* **Given text**
Anonymous Anonymous said...

One of the reasons why most American crime fiction is so bad is that many new writers believe there is a formula – a set of rules – that produces best-sellers. This leads to monastic study of successful works and the typing of poor and lifeless reproductions. Talk of rules for writing crime only encourages the untalented.

October 02, 2006  
Blogger AaronX9 said...

Perhaps "rules" is the wrong word. But all genre fiction must adhere to certain conventions -- that's what makes it a genre.

And believe me, the rules ... er, conventions, can't be ignored if you want to sell anything. It's fine to depart from any particular few, but depart from them all and you'll remain unpublished.

To sell, you must understand what sells.

October 02, 2006  
Anonymous Anonymous said...

It is a tautology to say that genre fiction is fiction that adheres to the conventions of a genre. Almost all works of so-called literary fiction make use of the conventions of one or other genre. These are simply ways of telling stories, and it is quite possible to write a work without any knowledge of the conventions of the genre in which others subsequently pigeonhole it. As for publishers knowing what sells in fiction, this is only because they know what SOLD in the past. To set out to satisfy these commercial expectations is to choose mediocrity.

October 02, 2006  
Blogger Peter said...

Thanks for the comments, anonymous and aaron. The owner of a crime-fiction bookstore lamented to me recently that more crime fiction than ever was being published and that most of it was crap. He didn't elaborate, because I didn't have time to ask him to.

Anonymous: It's hard for me to comment further because you give no examples. So, what formula leads to those poor and lifeless reproductions? And, since you singled out American crime fiction, what are non-American writers doing differently?

Aaronx9: In theory, it should be perfectly possible to write a mainstream "literary" story about an average Joe or Jane who just happens to be a homicide detective, but that's not likely to happen. I think readers of crime fiction can accept that it has certain conventions, even if the conventions boil down to one rule: A crime story is a story primarily about crime.

I have a feeling that British writers are stretching the definition of the crime story more than Americans are these days. But look how much definitions have been stretched already: A few decades ago, we would have been talking about "mystery" stories. Now, the very term mystery has a nostalgic air about it.

October 02, 2006  
Blogger Peter said...

Of course it's tautological to say genre fiction is fiction that conforms to the rules of a genre. But it is not tautological to say crime fiction is fiction that is primarily about crime. Or rather, it's a tautology with a wink, acknowledging the fluidity of genre boundaries when it comes to crime fiction, and the wide range of possibilities available to crime writers.

What about a crime story in which the "action" is the criminals sizing up their victims and talking among themselves? No crime is committed, no clue found, no mystery solved. One could argue that such a story defies genre conventions and works because it does. But the convention still lurks in the background, as that thing that the writer defied in order to produce his story. The concept of genre may be a vestige or it may be a marketing tool for publishers or a mental contruct for readers, but it's still with us.

* **Task brief**
Answer the following questions about the comment thread above.
(a) According to the first anonymous comment, what do many new writers believe produces best-sellers?
(b) Which writers does Peter feel are stretching the definition of the crime story more than Americans are?
(c) Which term does Peter say now has a nostalgic air about it?

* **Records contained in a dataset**
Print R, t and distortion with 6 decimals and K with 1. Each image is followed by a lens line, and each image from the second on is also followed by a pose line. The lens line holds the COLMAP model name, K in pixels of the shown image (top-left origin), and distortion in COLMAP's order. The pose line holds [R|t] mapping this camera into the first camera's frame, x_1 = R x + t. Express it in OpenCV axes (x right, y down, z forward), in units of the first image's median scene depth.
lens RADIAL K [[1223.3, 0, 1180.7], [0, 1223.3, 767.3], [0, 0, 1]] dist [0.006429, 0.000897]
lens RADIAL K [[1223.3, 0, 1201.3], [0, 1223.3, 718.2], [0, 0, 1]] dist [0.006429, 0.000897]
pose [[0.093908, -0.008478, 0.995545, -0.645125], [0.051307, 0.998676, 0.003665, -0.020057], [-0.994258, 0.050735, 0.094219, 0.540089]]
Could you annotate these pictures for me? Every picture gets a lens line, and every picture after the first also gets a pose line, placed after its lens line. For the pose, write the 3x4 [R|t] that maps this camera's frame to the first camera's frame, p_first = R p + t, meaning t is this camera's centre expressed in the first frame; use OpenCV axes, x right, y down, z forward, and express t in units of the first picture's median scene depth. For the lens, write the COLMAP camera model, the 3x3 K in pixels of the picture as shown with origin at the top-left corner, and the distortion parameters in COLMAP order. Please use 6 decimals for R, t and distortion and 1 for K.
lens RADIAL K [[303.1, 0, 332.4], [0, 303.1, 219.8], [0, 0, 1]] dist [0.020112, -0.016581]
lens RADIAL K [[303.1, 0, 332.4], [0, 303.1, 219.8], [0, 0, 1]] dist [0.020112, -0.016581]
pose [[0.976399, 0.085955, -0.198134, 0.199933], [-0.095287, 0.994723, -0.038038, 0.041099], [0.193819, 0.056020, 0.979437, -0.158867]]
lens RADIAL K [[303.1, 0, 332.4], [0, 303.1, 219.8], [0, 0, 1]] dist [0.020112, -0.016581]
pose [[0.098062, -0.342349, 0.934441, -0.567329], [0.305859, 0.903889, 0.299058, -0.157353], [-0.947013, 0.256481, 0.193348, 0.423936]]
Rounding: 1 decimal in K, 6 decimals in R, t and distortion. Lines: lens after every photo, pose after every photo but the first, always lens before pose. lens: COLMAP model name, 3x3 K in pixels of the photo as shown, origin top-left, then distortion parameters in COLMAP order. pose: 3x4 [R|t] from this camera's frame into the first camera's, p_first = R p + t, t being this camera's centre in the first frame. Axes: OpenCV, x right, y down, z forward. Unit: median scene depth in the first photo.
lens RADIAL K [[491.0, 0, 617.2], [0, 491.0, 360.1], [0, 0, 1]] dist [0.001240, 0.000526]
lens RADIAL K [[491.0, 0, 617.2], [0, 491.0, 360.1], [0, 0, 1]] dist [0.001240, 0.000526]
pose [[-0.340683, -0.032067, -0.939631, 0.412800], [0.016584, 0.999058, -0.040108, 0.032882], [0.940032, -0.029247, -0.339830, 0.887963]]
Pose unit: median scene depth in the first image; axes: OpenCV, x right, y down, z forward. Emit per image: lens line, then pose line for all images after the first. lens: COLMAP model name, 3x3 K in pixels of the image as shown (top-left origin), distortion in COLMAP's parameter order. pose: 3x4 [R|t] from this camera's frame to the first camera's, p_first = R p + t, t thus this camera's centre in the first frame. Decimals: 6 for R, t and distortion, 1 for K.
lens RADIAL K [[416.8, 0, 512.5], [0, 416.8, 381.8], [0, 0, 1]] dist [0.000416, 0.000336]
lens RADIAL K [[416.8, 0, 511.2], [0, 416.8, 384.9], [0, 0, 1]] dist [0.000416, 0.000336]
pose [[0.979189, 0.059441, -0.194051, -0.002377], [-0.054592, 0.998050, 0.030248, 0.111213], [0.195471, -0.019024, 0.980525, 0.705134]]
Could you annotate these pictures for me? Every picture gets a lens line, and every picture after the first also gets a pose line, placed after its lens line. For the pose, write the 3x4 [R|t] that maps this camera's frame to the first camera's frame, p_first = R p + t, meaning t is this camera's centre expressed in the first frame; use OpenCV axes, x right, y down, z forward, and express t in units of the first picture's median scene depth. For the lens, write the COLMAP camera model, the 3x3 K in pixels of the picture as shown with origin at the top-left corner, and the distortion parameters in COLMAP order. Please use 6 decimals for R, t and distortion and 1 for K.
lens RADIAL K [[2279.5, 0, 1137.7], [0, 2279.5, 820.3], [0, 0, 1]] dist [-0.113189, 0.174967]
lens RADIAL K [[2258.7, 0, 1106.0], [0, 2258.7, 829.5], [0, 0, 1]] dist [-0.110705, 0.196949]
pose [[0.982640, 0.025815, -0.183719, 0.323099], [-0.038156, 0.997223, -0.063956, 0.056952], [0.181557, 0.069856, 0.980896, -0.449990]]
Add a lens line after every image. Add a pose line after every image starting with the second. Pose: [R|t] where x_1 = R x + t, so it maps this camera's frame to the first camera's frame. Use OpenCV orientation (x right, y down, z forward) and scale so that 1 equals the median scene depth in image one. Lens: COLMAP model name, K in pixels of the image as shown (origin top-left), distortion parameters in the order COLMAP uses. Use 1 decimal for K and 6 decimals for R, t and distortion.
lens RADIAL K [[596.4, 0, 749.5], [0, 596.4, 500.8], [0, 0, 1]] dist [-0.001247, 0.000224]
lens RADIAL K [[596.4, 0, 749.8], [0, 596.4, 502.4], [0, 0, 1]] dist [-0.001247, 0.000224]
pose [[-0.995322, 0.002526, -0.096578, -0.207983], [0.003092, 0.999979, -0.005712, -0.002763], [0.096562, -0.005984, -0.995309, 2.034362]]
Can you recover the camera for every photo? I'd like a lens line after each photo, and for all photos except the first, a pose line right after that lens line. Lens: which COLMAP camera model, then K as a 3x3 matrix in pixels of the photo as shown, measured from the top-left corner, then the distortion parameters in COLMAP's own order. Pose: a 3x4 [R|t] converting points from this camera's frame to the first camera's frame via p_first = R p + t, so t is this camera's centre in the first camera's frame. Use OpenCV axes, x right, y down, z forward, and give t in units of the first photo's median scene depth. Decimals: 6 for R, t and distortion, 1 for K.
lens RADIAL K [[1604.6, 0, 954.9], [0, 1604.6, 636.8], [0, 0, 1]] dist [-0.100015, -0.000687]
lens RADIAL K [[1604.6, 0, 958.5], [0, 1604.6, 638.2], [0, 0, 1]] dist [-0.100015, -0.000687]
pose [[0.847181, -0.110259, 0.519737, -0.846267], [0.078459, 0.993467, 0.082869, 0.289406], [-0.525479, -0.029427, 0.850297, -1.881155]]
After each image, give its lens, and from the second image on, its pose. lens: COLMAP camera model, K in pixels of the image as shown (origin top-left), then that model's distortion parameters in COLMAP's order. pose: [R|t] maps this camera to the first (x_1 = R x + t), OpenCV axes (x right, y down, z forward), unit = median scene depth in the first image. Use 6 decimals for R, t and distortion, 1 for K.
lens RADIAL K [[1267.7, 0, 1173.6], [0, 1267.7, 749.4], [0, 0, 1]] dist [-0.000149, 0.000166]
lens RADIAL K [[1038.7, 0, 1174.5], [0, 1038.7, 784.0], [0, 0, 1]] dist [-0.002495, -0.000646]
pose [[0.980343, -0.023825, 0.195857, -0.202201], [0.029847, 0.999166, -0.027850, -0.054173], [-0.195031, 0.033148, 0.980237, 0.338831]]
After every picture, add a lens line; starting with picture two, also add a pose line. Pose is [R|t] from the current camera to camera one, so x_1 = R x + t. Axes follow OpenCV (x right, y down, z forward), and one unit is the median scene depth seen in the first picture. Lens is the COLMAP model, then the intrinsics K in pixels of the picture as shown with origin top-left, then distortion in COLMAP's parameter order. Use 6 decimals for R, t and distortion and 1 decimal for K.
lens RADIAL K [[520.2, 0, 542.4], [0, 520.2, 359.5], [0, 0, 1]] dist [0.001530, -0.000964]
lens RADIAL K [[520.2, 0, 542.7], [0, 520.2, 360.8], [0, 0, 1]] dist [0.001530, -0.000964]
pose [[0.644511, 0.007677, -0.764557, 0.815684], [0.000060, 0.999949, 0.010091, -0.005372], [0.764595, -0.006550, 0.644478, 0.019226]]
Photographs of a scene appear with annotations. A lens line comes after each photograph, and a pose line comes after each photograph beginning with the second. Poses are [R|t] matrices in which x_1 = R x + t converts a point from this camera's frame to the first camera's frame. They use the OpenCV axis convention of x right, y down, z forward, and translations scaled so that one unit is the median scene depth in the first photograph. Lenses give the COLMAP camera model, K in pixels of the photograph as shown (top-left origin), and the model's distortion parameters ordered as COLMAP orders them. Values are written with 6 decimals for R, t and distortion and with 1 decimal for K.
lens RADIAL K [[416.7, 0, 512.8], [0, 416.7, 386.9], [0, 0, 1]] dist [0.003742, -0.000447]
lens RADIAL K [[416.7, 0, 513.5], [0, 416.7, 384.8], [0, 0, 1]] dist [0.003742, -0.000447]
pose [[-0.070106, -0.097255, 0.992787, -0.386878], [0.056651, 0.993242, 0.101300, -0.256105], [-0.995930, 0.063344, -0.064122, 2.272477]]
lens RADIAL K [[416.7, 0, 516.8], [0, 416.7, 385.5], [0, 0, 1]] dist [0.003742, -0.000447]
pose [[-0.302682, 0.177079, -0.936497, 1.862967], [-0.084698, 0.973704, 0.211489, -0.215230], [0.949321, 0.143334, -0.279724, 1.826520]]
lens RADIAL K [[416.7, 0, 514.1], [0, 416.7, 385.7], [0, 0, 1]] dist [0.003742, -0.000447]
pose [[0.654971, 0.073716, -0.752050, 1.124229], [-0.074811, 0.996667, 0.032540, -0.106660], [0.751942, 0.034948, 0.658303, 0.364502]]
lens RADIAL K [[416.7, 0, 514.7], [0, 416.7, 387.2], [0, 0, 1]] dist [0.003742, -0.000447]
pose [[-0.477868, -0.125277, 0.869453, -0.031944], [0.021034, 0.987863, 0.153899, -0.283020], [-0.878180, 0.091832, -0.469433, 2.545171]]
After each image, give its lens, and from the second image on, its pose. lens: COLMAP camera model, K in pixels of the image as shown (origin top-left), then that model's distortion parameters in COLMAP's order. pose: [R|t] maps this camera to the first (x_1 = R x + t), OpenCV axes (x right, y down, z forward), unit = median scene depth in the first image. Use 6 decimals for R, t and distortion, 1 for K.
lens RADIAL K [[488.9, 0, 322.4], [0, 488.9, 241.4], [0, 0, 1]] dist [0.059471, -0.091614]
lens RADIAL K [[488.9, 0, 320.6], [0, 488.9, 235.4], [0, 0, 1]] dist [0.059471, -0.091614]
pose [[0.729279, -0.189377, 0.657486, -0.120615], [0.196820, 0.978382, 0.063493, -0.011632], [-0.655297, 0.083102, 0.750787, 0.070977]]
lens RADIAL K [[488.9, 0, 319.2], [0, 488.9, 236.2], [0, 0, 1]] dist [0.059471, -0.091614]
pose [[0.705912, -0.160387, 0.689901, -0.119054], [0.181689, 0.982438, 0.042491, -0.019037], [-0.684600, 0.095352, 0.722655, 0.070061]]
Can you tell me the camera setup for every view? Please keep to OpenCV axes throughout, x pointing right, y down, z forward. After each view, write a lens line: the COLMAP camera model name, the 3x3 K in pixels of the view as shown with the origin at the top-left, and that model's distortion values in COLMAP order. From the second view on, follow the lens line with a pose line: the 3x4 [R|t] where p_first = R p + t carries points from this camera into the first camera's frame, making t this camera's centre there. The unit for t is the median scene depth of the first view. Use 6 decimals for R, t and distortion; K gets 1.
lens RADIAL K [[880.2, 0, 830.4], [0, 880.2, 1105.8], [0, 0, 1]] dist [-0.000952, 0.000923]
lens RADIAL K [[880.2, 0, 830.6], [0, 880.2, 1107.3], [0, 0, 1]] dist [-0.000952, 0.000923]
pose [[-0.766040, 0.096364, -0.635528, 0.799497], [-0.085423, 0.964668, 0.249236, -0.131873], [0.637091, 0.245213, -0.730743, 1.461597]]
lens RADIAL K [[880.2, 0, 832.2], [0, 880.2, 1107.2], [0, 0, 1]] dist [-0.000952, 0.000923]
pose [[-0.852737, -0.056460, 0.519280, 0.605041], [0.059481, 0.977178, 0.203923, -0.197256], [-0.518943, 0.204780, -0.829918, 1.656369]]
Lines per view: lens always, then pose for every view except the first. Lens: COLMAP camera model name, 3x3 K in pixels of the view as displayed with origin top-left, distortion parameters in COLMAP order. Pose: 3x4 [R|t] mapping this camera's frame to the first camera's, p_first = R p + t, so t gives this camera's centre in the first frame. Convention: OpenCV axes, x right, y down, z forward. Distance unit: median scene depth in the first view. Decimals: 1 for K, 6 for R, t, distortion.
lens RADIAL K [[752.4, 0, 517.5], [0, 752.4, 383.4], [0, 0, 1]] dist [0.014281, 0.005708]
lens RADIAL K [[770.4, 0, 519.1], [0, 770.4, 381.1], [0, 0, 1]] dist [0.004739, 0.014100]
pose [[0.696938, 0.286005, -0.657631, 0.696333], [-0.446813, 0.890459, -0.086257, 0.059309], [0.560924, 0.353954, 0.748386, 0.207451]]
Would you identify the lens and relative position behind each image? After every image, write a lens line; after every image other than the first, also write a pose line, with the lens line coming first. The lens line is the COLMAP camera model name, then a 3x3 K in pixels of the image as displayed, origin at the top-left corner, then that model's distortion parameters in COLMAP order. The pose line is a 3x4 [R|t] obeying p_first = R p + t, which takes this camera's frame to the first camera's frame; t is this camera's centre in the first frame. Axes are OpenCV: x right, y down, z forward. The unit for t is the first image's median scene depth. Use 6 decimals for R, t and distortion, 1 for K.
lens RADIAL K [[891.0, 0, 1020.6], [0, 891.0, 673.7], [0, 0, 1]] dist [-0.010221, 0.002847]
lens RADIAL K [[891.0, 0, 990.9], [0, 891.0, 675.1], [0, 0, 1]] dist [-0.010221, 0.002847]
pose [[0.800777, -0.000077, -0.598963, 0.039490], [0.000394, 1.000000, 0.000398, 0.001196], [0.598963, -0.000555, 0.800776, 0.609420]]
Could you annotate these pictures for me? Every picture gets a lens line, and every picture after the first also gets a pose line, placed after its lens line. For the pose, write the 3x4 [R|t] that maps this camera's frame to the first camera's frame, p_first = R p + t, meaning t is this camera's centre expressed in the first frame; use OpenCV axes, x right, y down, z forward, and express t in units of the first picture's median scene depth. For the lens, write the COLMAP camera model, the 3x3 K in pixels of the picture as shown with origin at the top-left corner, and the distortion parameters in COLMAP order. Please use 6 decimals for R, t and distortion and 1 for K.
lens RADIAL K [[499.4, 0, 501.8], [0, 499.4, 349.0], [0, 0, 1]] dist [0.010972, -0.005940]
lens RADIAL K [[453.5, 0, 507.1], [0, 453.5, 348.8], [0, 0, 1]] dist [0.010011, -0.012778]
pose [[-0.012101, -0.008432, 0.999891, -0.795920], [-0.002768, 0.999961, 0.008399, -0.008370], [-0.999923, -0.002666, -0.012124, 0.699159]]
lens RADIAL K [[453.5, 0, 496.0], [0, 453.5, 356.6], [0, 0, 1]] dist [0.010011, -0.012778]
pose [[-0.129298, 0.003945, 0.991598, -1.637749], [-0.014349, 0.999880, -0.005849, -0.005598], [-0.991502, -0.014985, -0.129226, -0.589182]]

* **Result**
(a) A formula, a set of rules.
(b) British writers.
(c) Mystery.